Rush (Carolina Bad Boys, #5)

True to her word, she had ice-cold beer as well as eats ready for us four hungry, sweaty, kind of grimy guys.

Shy passed out the first round of beers, and I saw Tail frowning at a chair that looked too fucking tiny to hold his weight.

Stepping through the sitting room, Shy opened a sliding door, which led to a private deck. “There’s more beer out here in the cooler.”

Talk about a call to the cavemen.

We almost tackled one another to get to the deck.

I stopped on the threshold, after kicking Cole in the ass and sending him into a near face-plant, to usher Shy outside.

“Smooth, Handsome.” Brodie lifted his beer in my direction. “Real smooth.”

The heat of the day had released the scent of Shy’s potted flowers into the air. Something that smelled green and fresh surrounded us on the cozy terrace with epic views of the river and bay. Sailboats on the water, Patriot’s Point across the way, the Ravenel Bridge arching high across everything.

Shy took a seat, and I followed suit beside her.

She’d had overhead fans installed—the big bamboo ones. And as we sat on lounges in the shade with the whomp-whomp of slightly cooler air fanning us, I paid more attention to Shy than I should have.

Her cheeks wore a light splash of pink, and she idly swung a foot in the pretty sandal. Her bare shoulders gleamed, her smile gleamed brighter as she listened to the constant one-liners zipping from dude to dude.

The late afternoon with good food and totally shit-talking company became some kind of housewarming party. Shy only sipped from a beer, ate a small plateful of food. She’d shown us the two bathrooms and told us to help ourselves if we wanted to clean up.

Probably because we smelled rank.

“Ahhhh.” Brodie stepped outside later from a quick rinse-off, slaking his wet hair with both hands. “A deck and a beer cooler. Righteous set-up you got here.” He dug another ice-frosted brew from the Yeti. “Consider yourself an honorary member of Retribution, Miss Shiloh.”

The sun was about to set, sending long feathery trails of violet and pink and orange across the Cooper River.
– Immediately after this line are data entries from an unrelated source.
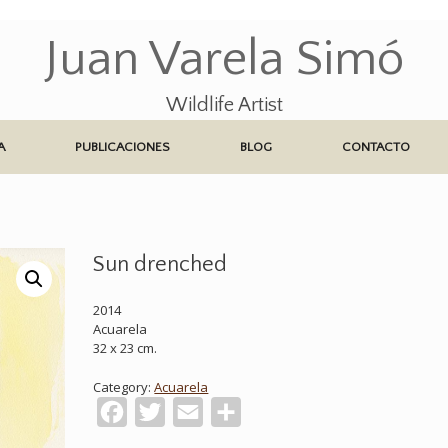
Juan Varela Simó
Wildlife Artist
A
PUBLICACIONES
BLOG
CONTACTO
Sun drenched
2014
Acuarela
32 x 23 cm.
Category:
Acuarela
Facebook
Twitter
Email
Compartir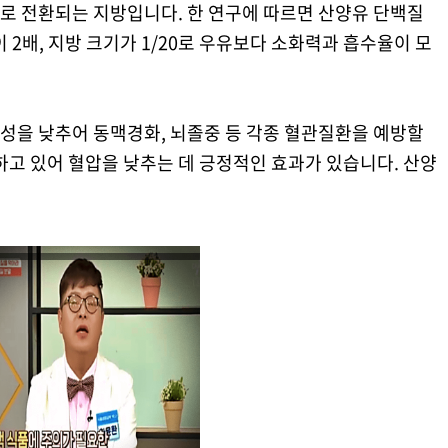
로 전환되는 지방입니다. 한 연구에 따르면 산양유 단백질
 2배, 지방 크기가 1/20로 우유보다 소화력과 흡수율이 모
성을 낮추어 동맥경화, 뇌졸중 등 각종 혈관질환을 예방할
하고 있어 혈압을 낮추는 데 긍정적인 효과가 있습니다. 산양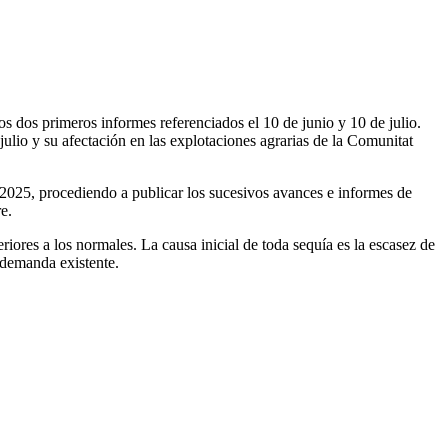
os dos primeros informes referenciados el 10 de junio y 10 de julio.
ulio y su afectación en las explotaciones agrarias de la Comunitat
-2025, procediendo a publicar los sucesivos avances e informes de
e.
iores a los normales. La causa inicial de toda sequía es la escasez de
a demanda existente.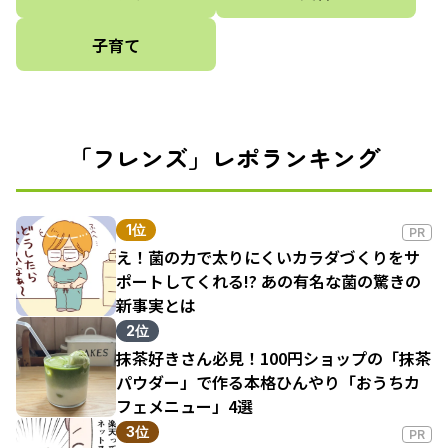
子育て
「フレンズ」レポランキング
1位
PR
え！菌の力で太りにくいカラダづくりをサ
ポートしてくれる!? あの有名な菌の驚きの
新事実とは
2位
抹茶好きさん必見！100円ショップの「抹茶
パウダー」で作る本格ひんやり「おうちカ
フェメニュー」4選
3位
PR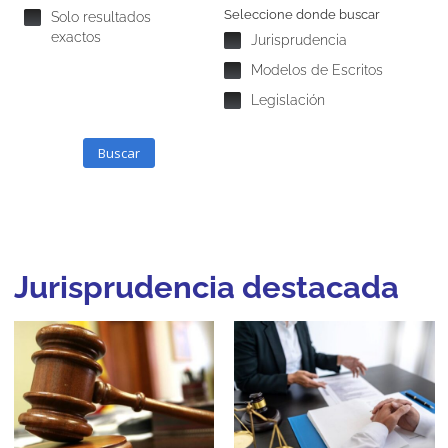
Seleccione donde buscar
Solo resultados
exactos
Jurisprudencia
Modelos de Escritos
Legislación
Buscar
Jurisprudencia destacada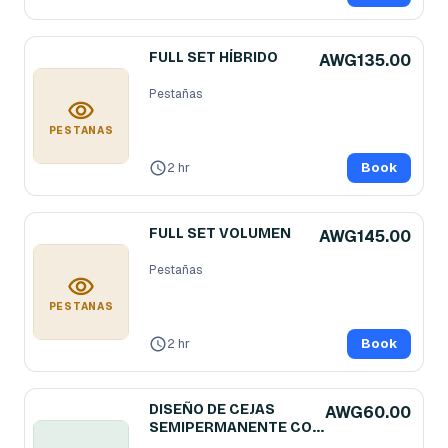
FULL SET HÍBRIDO
AWG135.00
Pestañas
PESTAÑAS
2 hr
Book
FULL SET VOLUMEN
AWG145.00
Pestañas
PESTAÑAS
2 hr
Book
DISEÑO DE CEJAS
AWG60.00
SEMIPERMANENTE CON
HENNA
And when Shy’s lips tipped up in a smile, she was more stunning than the sunset.

Too monumentally aware of her all of a sudden, I excused myself from the crew. Navigating through the interior, I found myself in her private bathroom. I shut the door. Locked it.

With my fingers stabbed down onto the counter, I glared at myself in the mirror.

Suddenly Shiloh was part of the MC family while I still had nothing to do with mine for reasons beyond my control.

I couldn’t risk that shame or pain again.

I took a leak then turned on the sink to scoop up some much needed hot water. I splashed my face and hair, shucked off my shirt, soaped my chest and pits and what I could reach of my back.

I toweled off then hung the damp cloth on the bar after neatly folding it. Idly taking a drink from my beer, I swiped a palm across the fogged-over mirror. It popped open on contact, revealing a hidden medicine cabinet from which myriad orange prescription bottles rattled into the sink below.

Pain killers, several antidepressants, an anticonvulsant. The drug names I’d read about in those fancy college psych classes danced before my eyes as I picked up each bottle.

This shit was the real, heavy medicinal deal. Whatever was wrong with Shy that she had so many prescriptions, it became immediately clear she wasn’t just a self-medicating junkie.

Something was way the fuck weird about all of this.

Returning the last pill bottle to the shelf, I shut the door, its magnetic snick locking everything inside like Shy had, apparently.

And me, too. Many, many years before.

The balcony doors were open when I returned to the front room. I heard the assholes out there talking about me. That was fine. As long as their smack-talk didn’t revolve around Shy I was all good.

“Handsome is as handsome does,” Brodie quipped.

“What does that even mean?” Tail glugged more beer.

Cole leaned his elbows on his knees as he sat forward. “Not a freakin’ clue.”

Glass shattered behind me, and I spun around at the sound to see Shy leaning over the sink in the kitchen.

I hustled to her like my ass was on fire. A glass had splintered all over the sink, and Shy stood there, shaking like a leaf, gripping the edge of the counter until her knuckles turned bone white.

“You okay?” I pulled her away from the counter, drawing her up against me. “Did you hurt yourself?”





Chapter Seven


Handsome Is Not As Handsome Does




SHY LOOKED TIRED. PALE. Wobbly.

I picked her up in my arms and carried her to the sofa.

With her in my lap, I frowned down at her. “Seriously. Are you okay, Shy?”

“Just wiped out, that’s all.”

She covered her legs in the long dress, curling toward me like a kitten kneading a sleeping place.

Her trembling stopped and she released a long sigh.